CCTA Can Lower Costs, Save Lives, Says ACRIN Committee Chair
In what the American College of Radiology Imaging Network (ACRIN) is calling a landmark study that will save lives, time, and money, coronary CT angiography (CCTA) was found to be more effective in treating ER patients with chest pain than traditional methods.
The multicenter study examined the effects of CCTA on 908 low-to-intermediate-risk chest pain patients. Of the 640 participants whose CCTAs were negative, zero suffered a heart attack or died within 30 days after being discharged on the strength of their test results, ACRIN reports.
Pamela K. Woodard, MD, head of advanced cardiac imaging at the Washington University School of Medicine and chair of the ACRIN Cardiovascular Committee, says CCTA is a superior treatment because it provides a clear picture of the problem for patients presenting with chest pain.
“CCTA not only has a high negative predictive value, but for low-to-intermediate-risk patients, it is a very fast, safe, effective mechanism for diagnosis,” Woodard says.
“You’re getting direct visualization of the atherosclerosis.
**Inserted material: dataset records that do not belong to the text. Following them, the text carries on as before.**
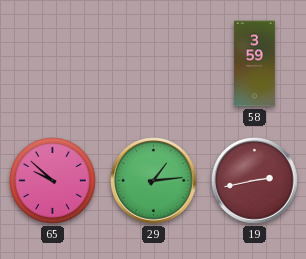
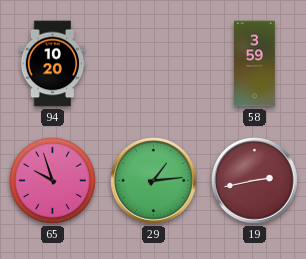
94: none -> 10:20
65: 9:52 -> 9:57
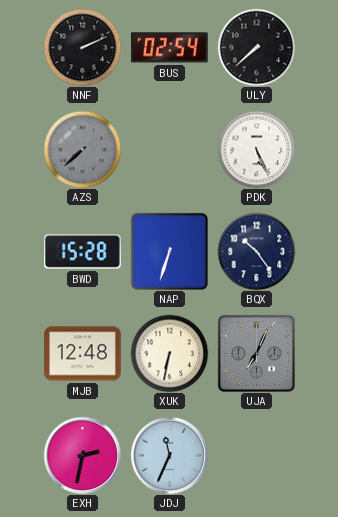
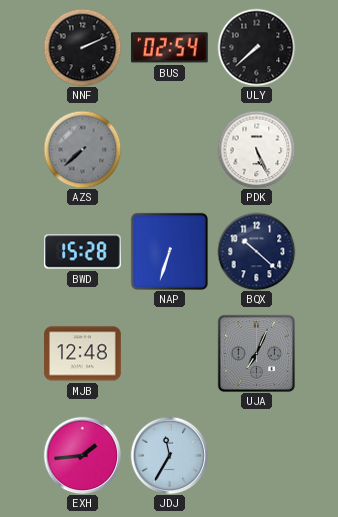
BQX: 10:24 -> 10:22
XUK: 6:32 -> none
EXH: 2:32 -> 1:44
JDJ: 11:34 -> 11:35
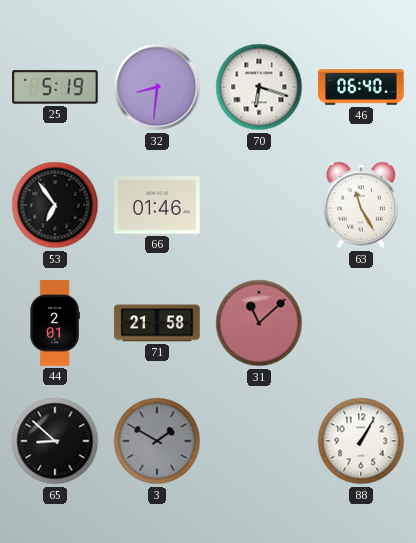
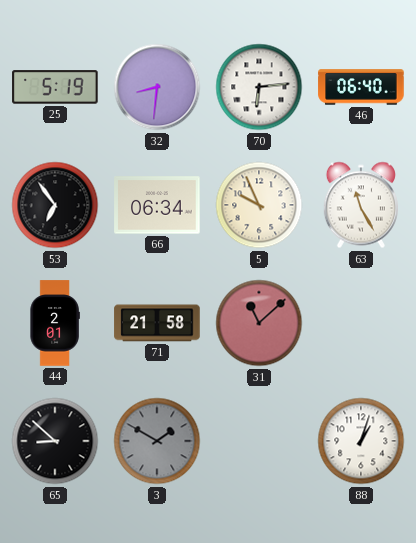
70: 6:18 -> 6:14
66: 01:46 -> 06:34
5: none -> 9:56
88: 1:05 -> 1:03
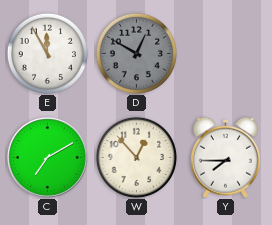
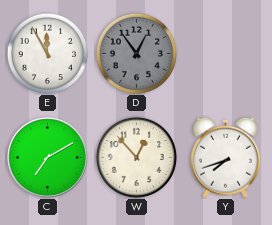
D: 12:50 -> 12:54
Y: 7:45 -> 7:42
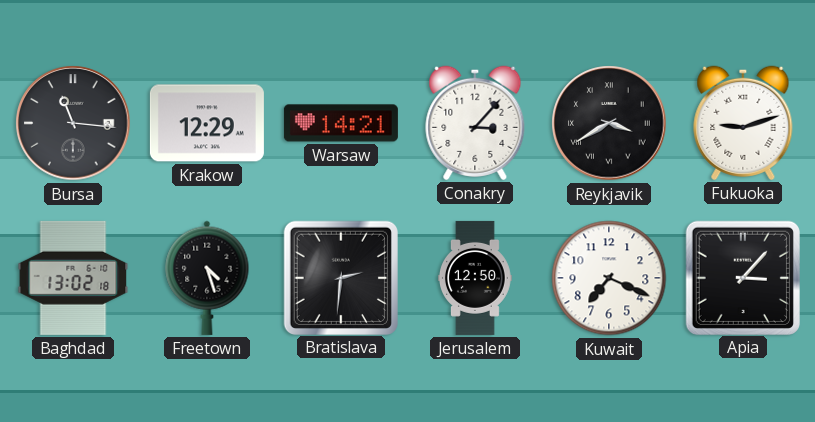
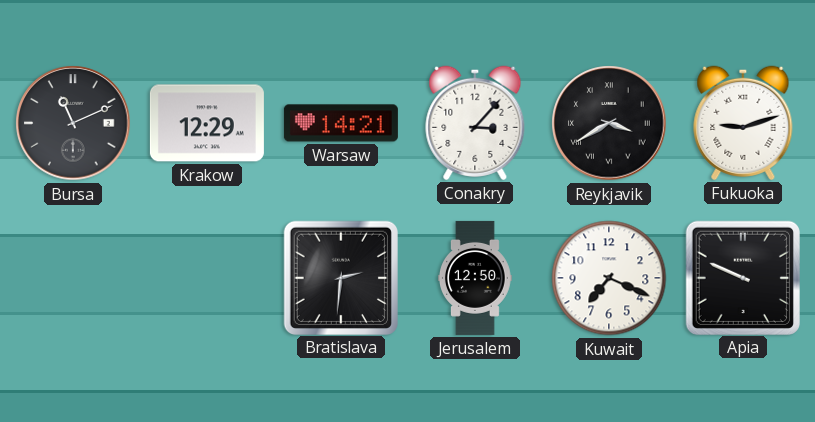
Bursa: 11:16 -> 11:11
Baghdad: 13:02 -> none
Freetown: 4:27 -> none
Apia: 3:07 -> 9:49
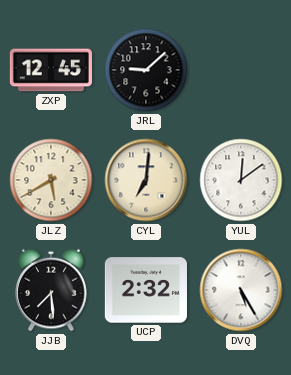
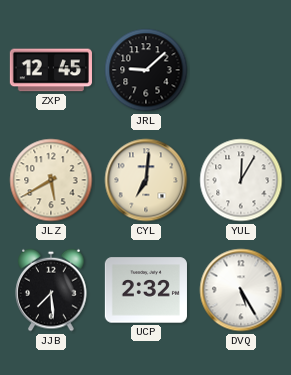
YUL: 12:09 -> 12:05
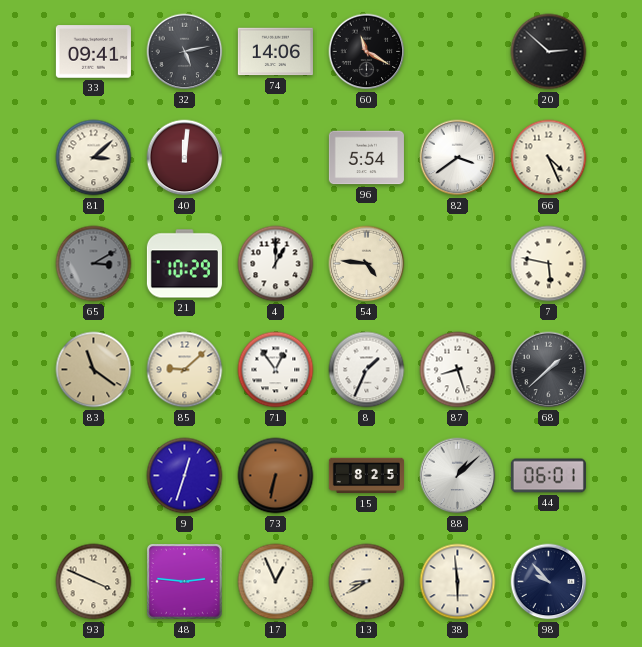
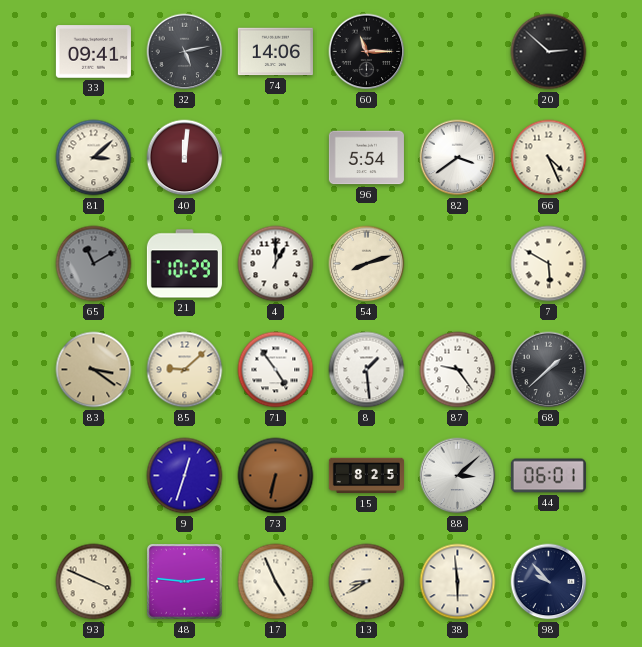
60: 11:20 -> 11:15
65: 3:10 -> 11:10
54: 4:46 -> 8:12
7: 5:47 -> 5:50
83: 11:21 -> 3:21
71: 12:54 -> 4:54
8: 1:34 -> 1:29
87: 8:27 -> 9:24
88: 1:08 -> 3:08
17: 12:56 -> 4:56
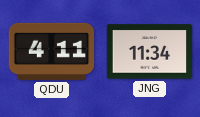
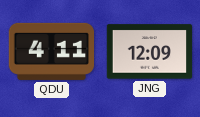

If someone has absolutely clean coronaries, you don’t have disease,” she says.
Woodard says CCTA is an especially viable treatment procedure because of the availability in many hospitals of 64-slice (minimum) CT scanners and the relative ease of conducting the scan.
“The study itself is fairly quick,” she says, “anywhere from 10-15 seconds. Most of your time is getting the scout imaging and the EKG leads. Getting into the room, it’s probably no more than 15 minutes.”
The ACRIN trial “found that low- to intermediate-risk patients who underwent a CCTA were more than twice as likely to be discharged and had significantly shorter hospital stays than those who received traditional care,” ACR reported in a statement.
Woodard says results like those will influence not only patient discharge rates, as fewer patients will be hospitalized for precautionary reasons, but they will also improve hospital bottom lines.
“It’s going to be more cost-effective because patients are going to be getting out of the ER faster,” she says. “[CCTA can determine whether] the vast majority of these patients need to be admitted or they can go home.”
Although Woodard expects that hospitals “will start using CCTA as a principal means of assessment,” she cautions not to expect things to change overnight.
“Habits change slowly,” Woodard said. “This is going to be a landmark, multi-center trial that demonstrates that coronary CTA is safe and [will] result in [the] quick discharge from the ER of low-to-intermediate-risk patients,” she said.